The person who asks “why would anyone be in the habit of waiving their contractual rights?” obviously does not know many credit officers, and therefore may also be prone to asking sensible, but misguided, questions like “why would anyone insist on having contractual rights they have no practical ability to enforce or serious intention of using?”

For now, while you familiarise yourself with the arcane traditions of the Worshipful Guild of Credit Analysts, imagine that there are times that you might, say, waive a NAV trigger, and you must therefore be fearful of the ongoing consequences for your economic rights under you contract if you do. Could I lose my hard-earnewd rights? Could the very contract itself evaporate in a puff of smoke? There is more to say about this our waiver by estoppel article and, for you Americans, in our unlearned piece on course of dealing in the UCC, but for the time being we are concerned with the principles of equity administered by the Courts of chancery. They will say this:

If a fellow makes a statement pregnant with implication — for example, “I promise I will not exercise my rights against you, sir —” then, by itself (and without consideration) that statement will not change my contractual rights against you, unless you change your position in reliance upon my promise.
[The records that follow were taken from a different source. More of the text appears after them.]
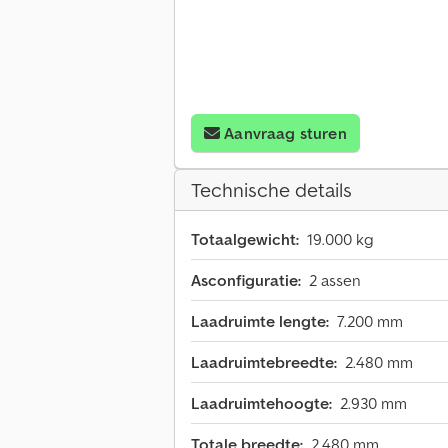
Aanvraag sturen
Technische details
Totaalgewicht:
19.000 kg
Asconfiguratie:
2 assen
Laadruimte lengte:
7.200 mm
Laadruimtebreedte:
2.480 mm
Laadruimtehoogte:
2.930 mm
Totale breedte:
2.480 mm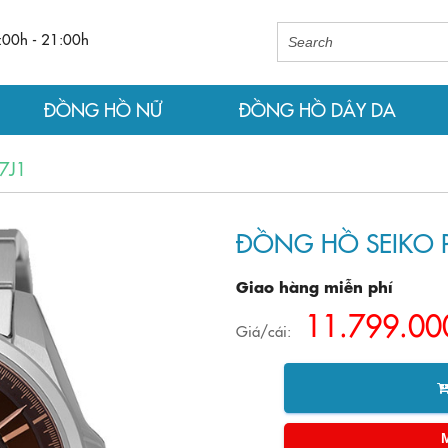
:00h - 21:00h
ĐỒNG HỒ NỮ
ĐỒNG HỒ DÂY DA
7J1
ĐỒNG HỒ SEIKO P
Giao hàng miễn phí
11.799.00
Giá/cái: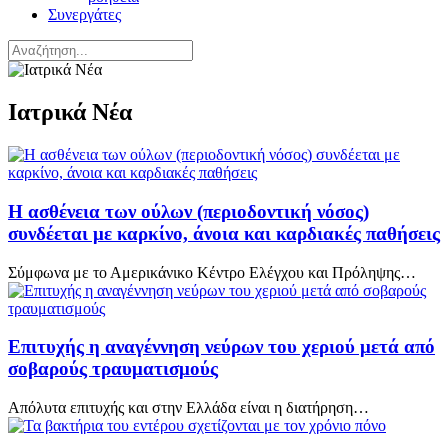
Συνεργάτες
Ιατρικά Νέα
Η ασθένεια των ούλων (περιοδοντική νόσος)
συνδέεται με καρκίνο, άνοια και καρδιακές παθήσεις
Σύμφωνα με το Αμερικάνικο Κέντρο Ελέγχου και Πρόληψης…
Επιτυχής η αναγέννηση νεύρων του χεριού μετά από
σοβαρούς τραυματισμούς
Απόλυτα επιτυχής και στην Ελλάδα είναι η διατήρηση…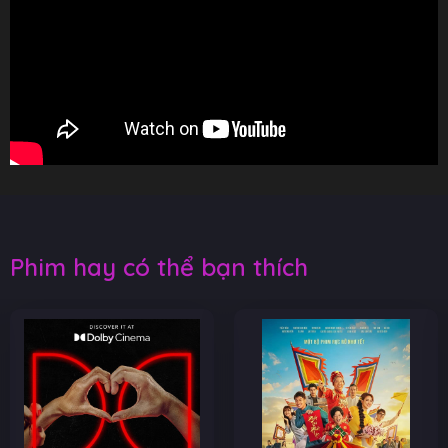
Phim hay có thể bạn thích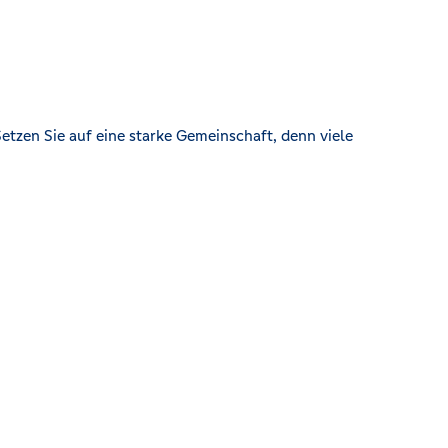
etzen Sie auf eine starke Gemeinschaft, denn viele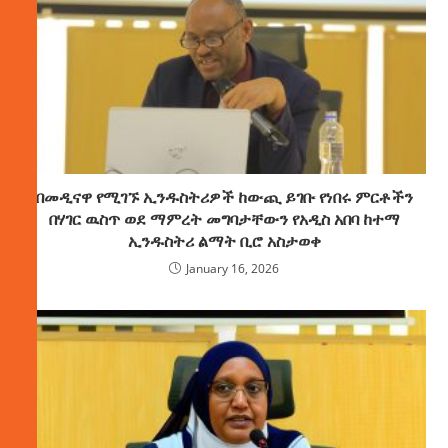
በመዲናዋ የሚገኙ ኢንዱስትሪዎች ከውጪ ይገቡ የነበሩ ምርቶችን
በሃገር ዉስጥ ወደ ማምረት መግባታቸውን የአዲስ አበባ ከተማ
ኢንዱስትሪ ልማት ቢሮ አስታወቀ
January 16, 2026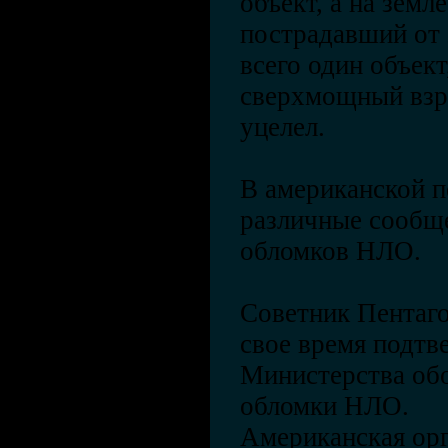
объект, а на земл
пострадавший от 
всего один объект
сверхмощный взры
уцелел.
В американской п
различные сообщ
обломков НЛО.
Советник Пентаго
свое время подтв
Министерства о
обломки НЛО.
Американская орг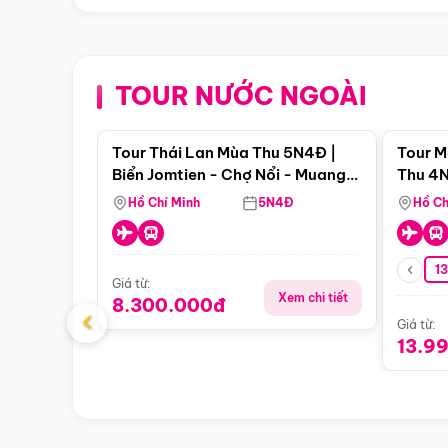
TOUR NƯỚC NGOÀI
Điểm nổi bật
Tour Thái Lan Mùa Thu 5N4Đ |
Tour M
Biển Jomtien - Chợ Nổi - Muang
Thu 4N
Boran - Suanthai (Bay Vietnam
Malacc
Hồ Chí Minh
5N4Đ
Hồ Ch
Airlines)
Singa
1
Giá từ:
Xem chi tiết
8.300.000đ
‹
Giá từ:
13.9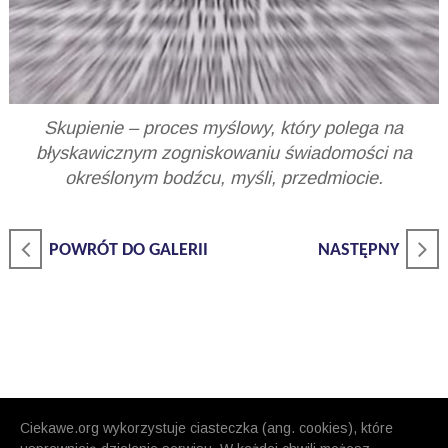
Skupienie – proces myślowy, który polega na
błyskawicznym zogniskowaniu świadomości na
określonym bodźcu, myśli, przedmiocie.
POWRÓT DO GALERII
NASTĘPNY
Ciekawe.org wykorzystuje ciasteczka (ang. cookies), które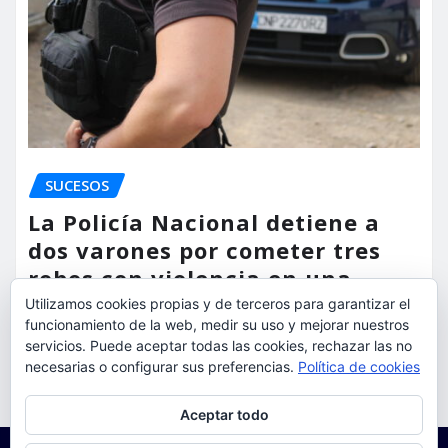
SUCESOS
La Policía Nacional detiene a
dos varones por cometer tres
robos con violencia en una
misma mañana
Utilizamos cookies propias y de terceros para garantizar el
funcionamiento de la web, medir su uso y mejorar nuestros
torrent al dia
Ago 7, 2026
servicios. Puede aceptar todas las cookies, rechazar las no
necesarias o configurar sus preferencias.
Política de cookies
Privacidad y cookies: este sitio usa cookies. Si continúas navegando
Aceptar todo
por él, aceptas su uso.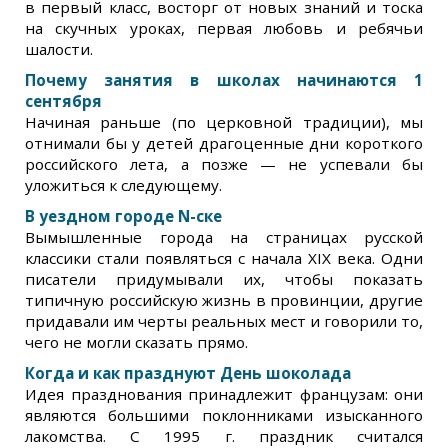
в первый класс, восторг от новых знаний и тоска
на скучных уроках, первая любовь и ребячьи
шалости.
Почему занятия в школах начинаются 1
сентября
Начиная раньше (по церковной традиции), мы
отнимали бы у детей драгоценные дни короткого
российского лета, а позже — не успевали бы
уложиться к следующему.
В уездном городе N-ске
Вымышленные города на страницах русской
классики стали появляться с начала XIX века. Одни
писатели придумывали их, чтобы показать
типичную российскую жизнь в провинции, другие
придавали им черты реальных мест и говорили то,
чего не могли сказать прямо.
Когда и как празднуют День шоколада
Идея празднования принадлежит французам: они
являются большими поклонниками изысканного
лакомства. С 1995 г. праздник считался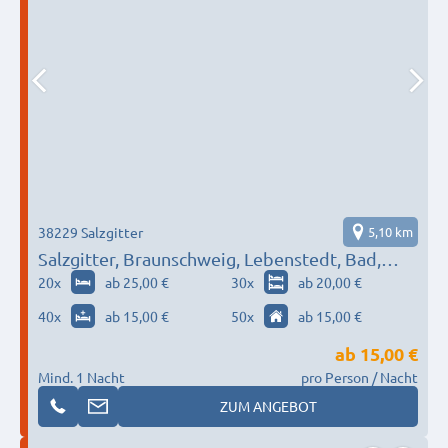
38229 Salzgitter
5,10 km
Salzgitter, Braunschweig, Lebenstedt, Bad,
Peine…
20
x
ab 25,00 €
30
x
ab 20,00 €
40
x
ab 15,00 €
50
x
ab 15,00 €
ab
15,00 €
Mind. 1 Nacht
pro Person / Nacht
ZUM ANGEBOT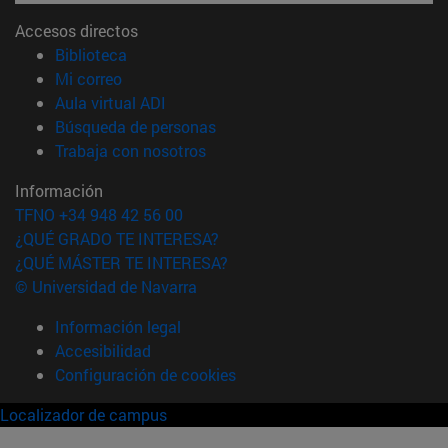
Accesos directos
(abre en nueva ventana)
Biblioteca
(abre en nueva ventana)
Mi correo
(abre en nueva ventana)
Aula virtual ADI
(abre en nueva ventana)
Búsqueda de personas
(abre en nueva ventana)
Trabaja con nosotros
Información
TFNO +34 948 42 56 00
¿QUÉ GRADO TE INTERESA?
¿QUÉ MÁSTER TE INTERESA?
© Universidad de Navarra
Información legal
Accesibilidad
Configuración de cookies
Localizador de campus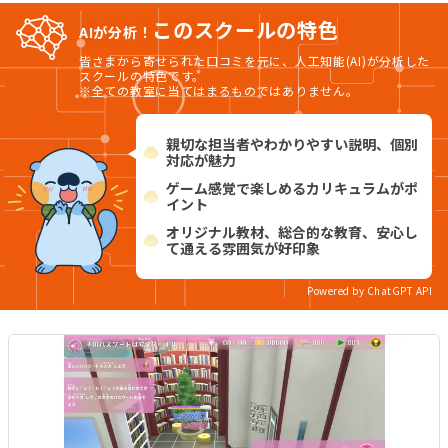
このスクールの特色
AIが分析！
皆さまから寄せられた口コミを元に、人工知能(AI)が分析した
スクールの特色です。
※全ての教室に当てはまるものではありません。
親切な担当者やわかりやすい説明、個別
対応が魅力
ゲーム感覚で楽しめるカリキュラムがポ
イント
オリジナル教材、総合的な教育、安心し
て通える雰囲気が好印象
Powered by ChatGPT API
If, relying on my promise, you then put the money you had set aside for me into (say) an illiquid investment, then you have changed your position in reliance on my representation. English principles of equity may apply to change my rights to claim that money from you, especially if I knew you intended to change your position if I waived the payment. If, on the other hand, you do nothing – you keep the money on call – then you have not changed your position. If I later ask you for payment, there is no equitable remedy¬equitable grounds for to justify you not paying. (though perhaps you may be entitled to a reasonable additional time to make the payment).